**Entries supplied**
........
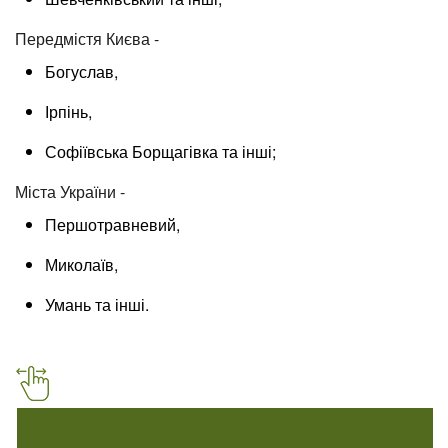
Передмістя Києва -
Богуслав,
Ірпінь,
Софіївська Борщагівка та інші;
Міста України -
Першотравневий,
Миколаїв,
Умань та інші.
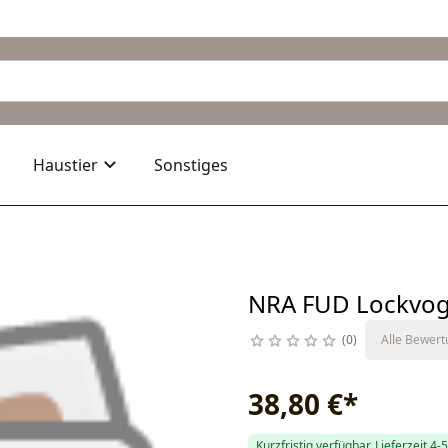
Haustier
Sonstiges
NRA FUD Lockvog
0
Alle Bewer
38,80 €
*
Kurzfristig verfügbar, Lieferzeit 4-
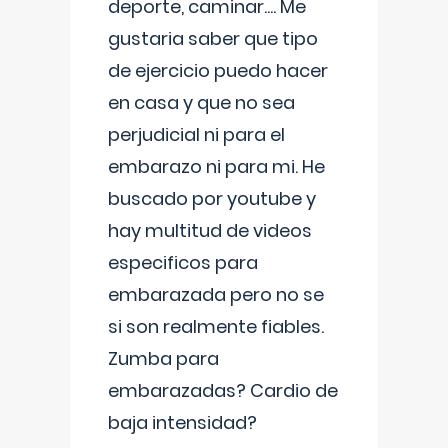
deporte, caminar.... Me
gustaria saber que tipo
de ejercicio puedo hacer
en casa y que no sea
perjudicial ni para el
embarazo ni para mi. He
buscado por youtube y
hay multitud de videos
especificos para
embarazada pero no se
si son realmente fiables.
Zumba para
embarazadas? Cardio de
baja intensidad?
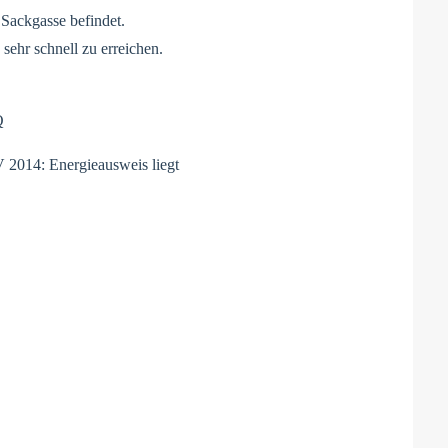
 Sackgasse befindet.
 sehr schnell zu erreichen.
Q
2014: Energieausweis liegt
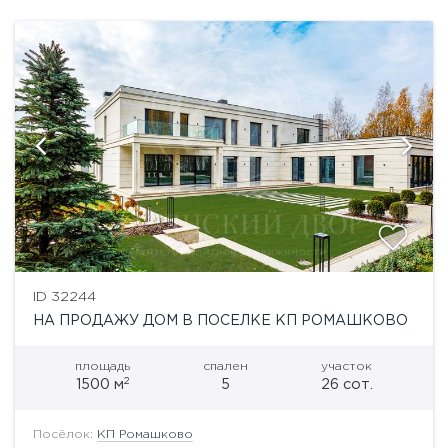
ID 32244
НА ПРОДАЖУ ДОМ В ПОСЕЛКЕ КП РОМАШКОВО
площадь
спален
участок
2
1500 м
5
26 сот.
Посёлок:
КП Ромашково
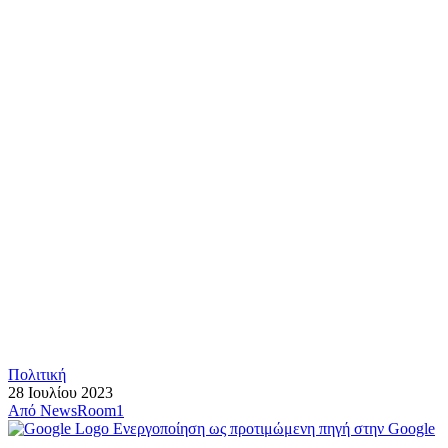
Πολιτική
28 Ιουλίου 2023
Από
NewsRoom1
Ενεργοποίηση ως προτιμώμενη πηγή στην Google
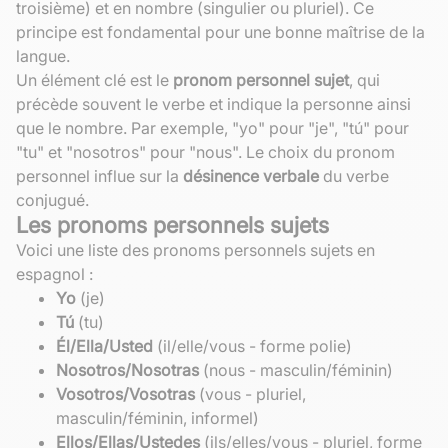
troisième) et en nombre (singulier ou pluriel). Ce
principe est fondamental pour une bonne maîtrise de la
langue.
Un élément clé est le
pronom personnel sujet
, qui
précède souvent le verbe et indique la personne ainsi
que le nombre. Par exemple, "yo" pour "je", "tú" pour
"tu" et "nosotros" pour "nous". Le choix du pronom
personnel influe sur la
désinence verbale
du verbe
conjugué.
Les pronoms personnels sujets
Voici une liste des pronoms personnels sujets en
espagnol :
Yo
(je)
Tú
(tu)
Él/Ella/Usted
(il/elle/vous - forme polie)
Nosotros/Nosotras
(nous - masculin/féminin)
Vosotros/Vosotras
(vous - pluriel,
masculin/féminin, informel)
Ellos/Ellas/Ustedes
(ils/elles/vous - pluriel, forme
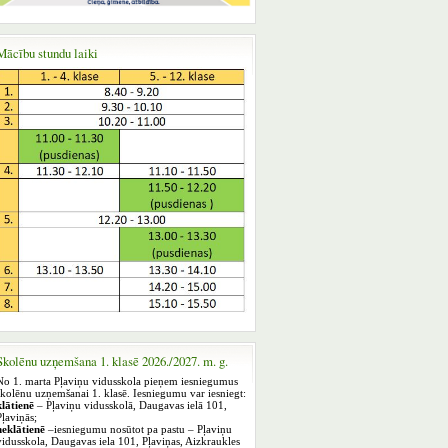
Mācību stundu laiki
Skolēnu uzņemšana 1. klasē 2026./2027. m. g.
No 1. marta Pļaviņu vidusskola pieņem iesniegumus
skolēnu uzņemšanai 1. klasē. Iesniegumu var iesniegt:
klātienē
– Pļaviņu vidusskolā, Daugavas ielā 101,
Pļaviņās;
neklātienē
–iesniegumu nosūtot pa pastu – Pļaviņu
vidusskola, Daugavas iela 101, Pļaviņas, Aizkraukles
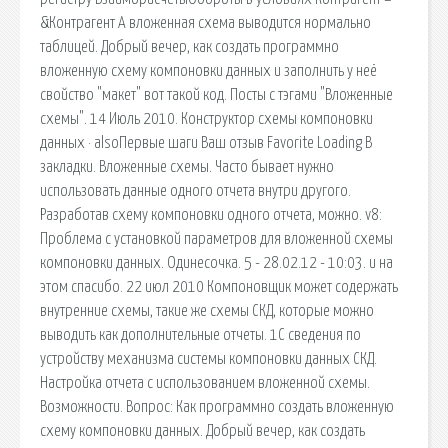
&Контрагент А вложенная схема выводится нормально
таблицей. Добрый вечер, как создать программно
вложенную схему компоновки данных и заполнить у неё
свойство "макет" вот такой код. Посты с тэгами "Вложенные
схемы". 14 Июль 2010. Конструктор схемы компоновки
данных · alsoПервые шаги Ваш отзыв Favorite Loading В
закладки. Вложенные схемы. Часто бывает нужно
использовать данные одного отчета внутри другого.
Разработав схему компоновки одного отчета, можно. v8:
Проблема с установкой параметров для вложенной схемы
компоновки данных. Одинесочка. 5 - 28.02.12 - 10:03. и на
этом спасибо. 22 июл 2010 Компоновщик может содержать
внутренние схемы, такие же схемы СКД, которые можно
выводить как дополнительные отчеты. 1С сведения по
устройству механизма системы компоновки данных СКД.
Настройка отчета с использованием вложенной схемы.
Возможности. Вопрос: Как программно создать вложенную
схему компоновки данных. Добрый вечер, как создать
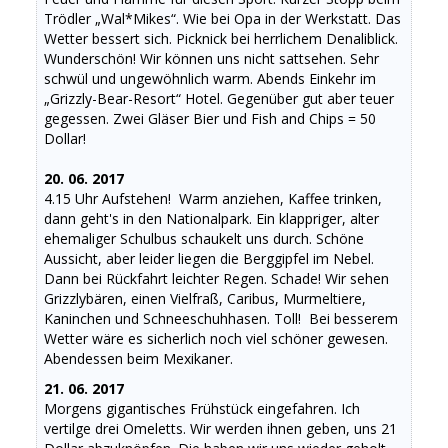
Trödler „Wal*Mikes“. Wie bei Opa in der Werkstatt. Das
Wetter bessert sich. Picknick bei herrlichem Denaliblick.
Wunderschön! Wir können uns nicht sattsehen. Sehr
schwül und ungewöhnlich warm. Abends Einkehr im
„Grizzly-Bear-Resort“ Hotel. Gegenüber gut aber teuer
gegessen. Zwei Gläser Bier und Fish and Chips = 50
Dollar!
20. 06. 2017
4.15 Uhr Aufstehen! Warm anziehen, Kaffee trinken,
dann geht's in den Nationalpark. Ein klappriger, alter
ehemaliger Schulbus schaukelt uns durch. Schöne
Aussicht, aber leider liegen die Berggipfel im Nebel.
Dann bei Rückfahrt leichter Regen. Schade! Wir sehen
Grizzlybären, einen Vielfraß, Caribus, Murmeltiere,
Kaninchen und Schneeschuhhasen. Toll! Bei besserem
Wetter wäre es sicherlich noch viel schöner gewesen.
Abendessen beim Mexikaner.
21. 06. 2017
Morgens gigantisches Frühstück eingefahren. Ich
vertilge drei Omeletts. Wir werden ihnen geben, uns 21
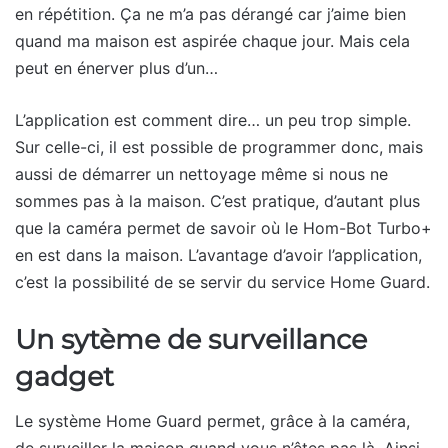
en répétition. Ça ne m’a pas dérangé car j’aime bien
quand ma maison est aspirée chaque jour. Mais cela
peut en énerver plus d’un…
L’application est comment dire… un peu trop simple.
Sur celle-ci, il est possible de programmer donc, mais
aussi de démarrer un nettoyage même si nous ne
sommes pas à la maison. C’est pratique, d’autant plus
que la caméra permet de savoir où le Hom-Bot Turbo+
en est dans la maison. L’avantage d’avoir l’application,
c’est la possibilité de se servir du service Home Guard.
Un sytème de surveillance
gadget
Le système Home Guard permet, grâce à la caméra,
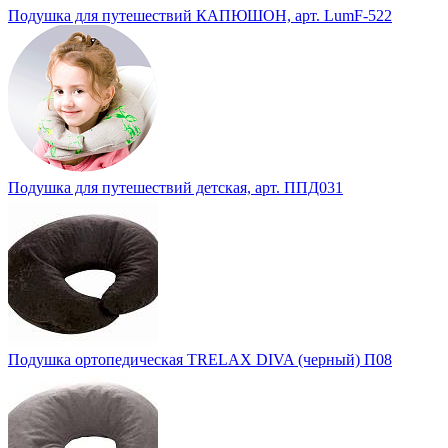
Подушка для путешествий КАПЮШОН, арт. LumF-522
Подушка для путешествий детская, арт. ППД031
Подушка ортопедическая TRELAX DIVA (черный) П08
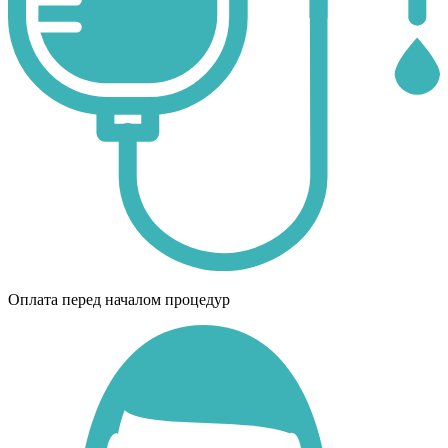
Оплата перед началом процедур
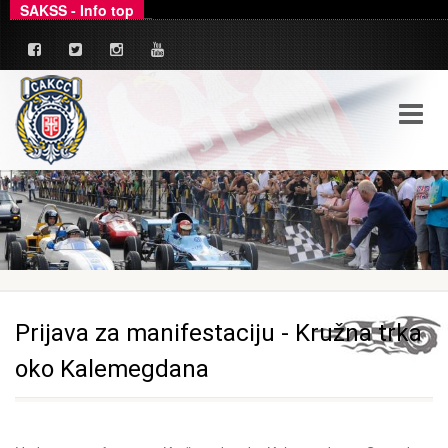
SAKSS - Info top
_
Ovim putem dajemo zvanično pojašnjenje u ve
Prijava za manifestaciju - Kružna trka
oko Kalemegdana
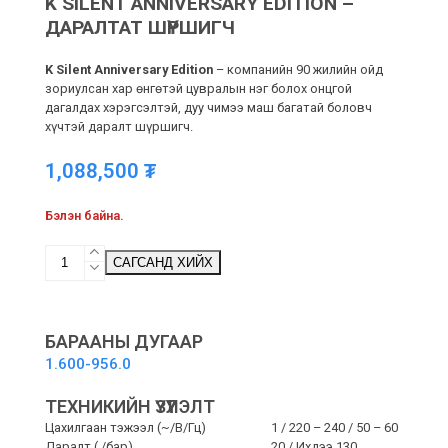
K SILENT ANNIVERSARY EDITION –
ДАРАЛТАТ ШҮРШИГЧ
K Silent Anniversary Edition
– компанийн 90 жилийн ойд
зориулсан хар өнгөтэй цувралын нэг болох онцгой
дагалдах хэрэгсэлтэй, дуу чимээ маш багатай боловч
хүчтэй даралт шүршигч.
1,088,500
₮
Бэлэн байна.
K
САГСАНД ХИЙХ
Silent
Anniversary
Edition
-
БАРААНЫ ДУГААР
Даралтат
1.600-956.0
шүршигч
quantity
ТЕХНИКИЙН ҮЗҮҮЛЭЛТ
Цахилгаан тэжээл (~/В/Гц)
1 / 220 – 240 / 50 – 60
Даралт ( /бар)
20 / Ихдээ 130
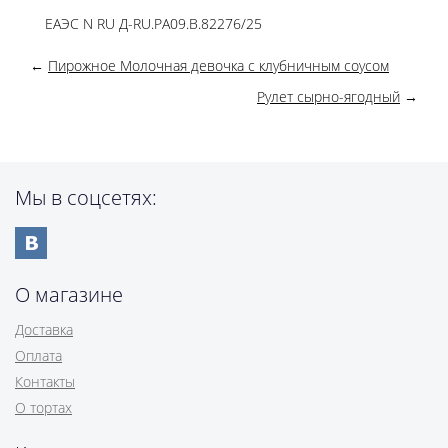
ЕАЭС N RU Д-RU.РА09.В.82276/25
←
Пирожное Молочная девочка с клубничным соусом
Рулет сырно-ягодный
→
Мы в соцсетях:
О магазине
Доставка
Оплата
Контакты
О тортах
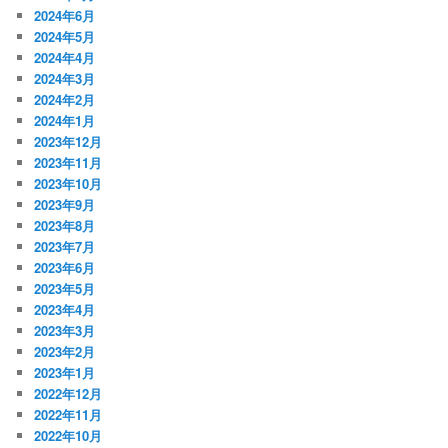
2024年6月
2024年5月
2024年4月
2024年3月
2024年2月
2024年1月
2023年12月
2023年11月
2023年10月
2023年9月
2023年8月
2023年7月
2023年6月
2023年5月
2023年4月
2023年3月
2023年2月
2023年1月
2022年12月
2022年11月
2022年10月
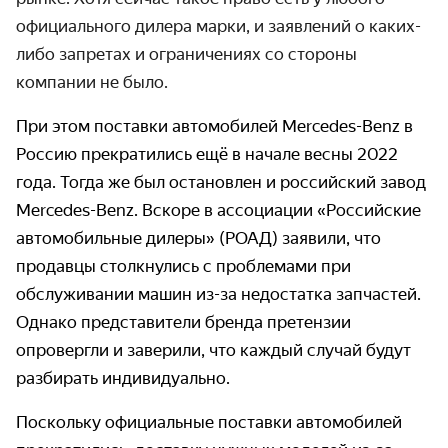
официального дилера марки, и заявлений о каких-
либо запретах и ограничениях со стороны
компании не было.
При этом поставки автомобилей Mercedes-Benz в
Россию прекратились ещё в начале весны 2022
года. Тогда же был остановлен и российский завод
Mercedes-Benz. Вскоре в ассоциации «Российские
автомобильные дилеры» (РОАД) заявили, что
продавцы столкнулись с проблемами при
обслуживании машин из-за недостатка запчастей.
Однако представители бренда претензии
опровергли и заверили, что каждый случай будут
разбирать индивидуально.
Поскольку официальные поставки автомобилей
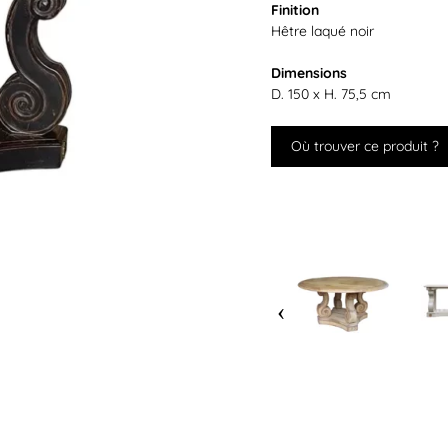
Finition
Hêtre laqué noir
Dimensions
D. 150 x H. 75,5 cm
Où trouver ce produit ?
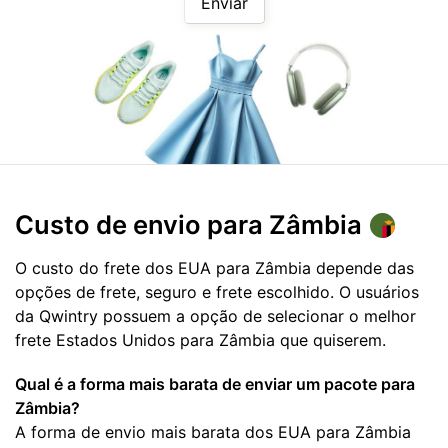
Enviar
Custo de envio para
Zâmbia
O custo do frete dos EUA para Zâmbia depende das
opções de frete, seguro e frete escolhido. O usuários
da Qwintry possuem a opção de selecionar o melhor
frete Estados Unidos para Zâmbia que quiserem.
Qual é a forma mais barata de enviar um pacote para
Zâmbia?
A forma de envio mais barata dos EUA para Zâmbia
........
**Assignment**
Select, from the listing, all lines that include the word "отчета".

**Result of the task**
использовать данные одного отчета внутри другого.
Разработав схему компоновки одного отчета, можно. v8:
Настройка отчета с использованием вложенной схемы.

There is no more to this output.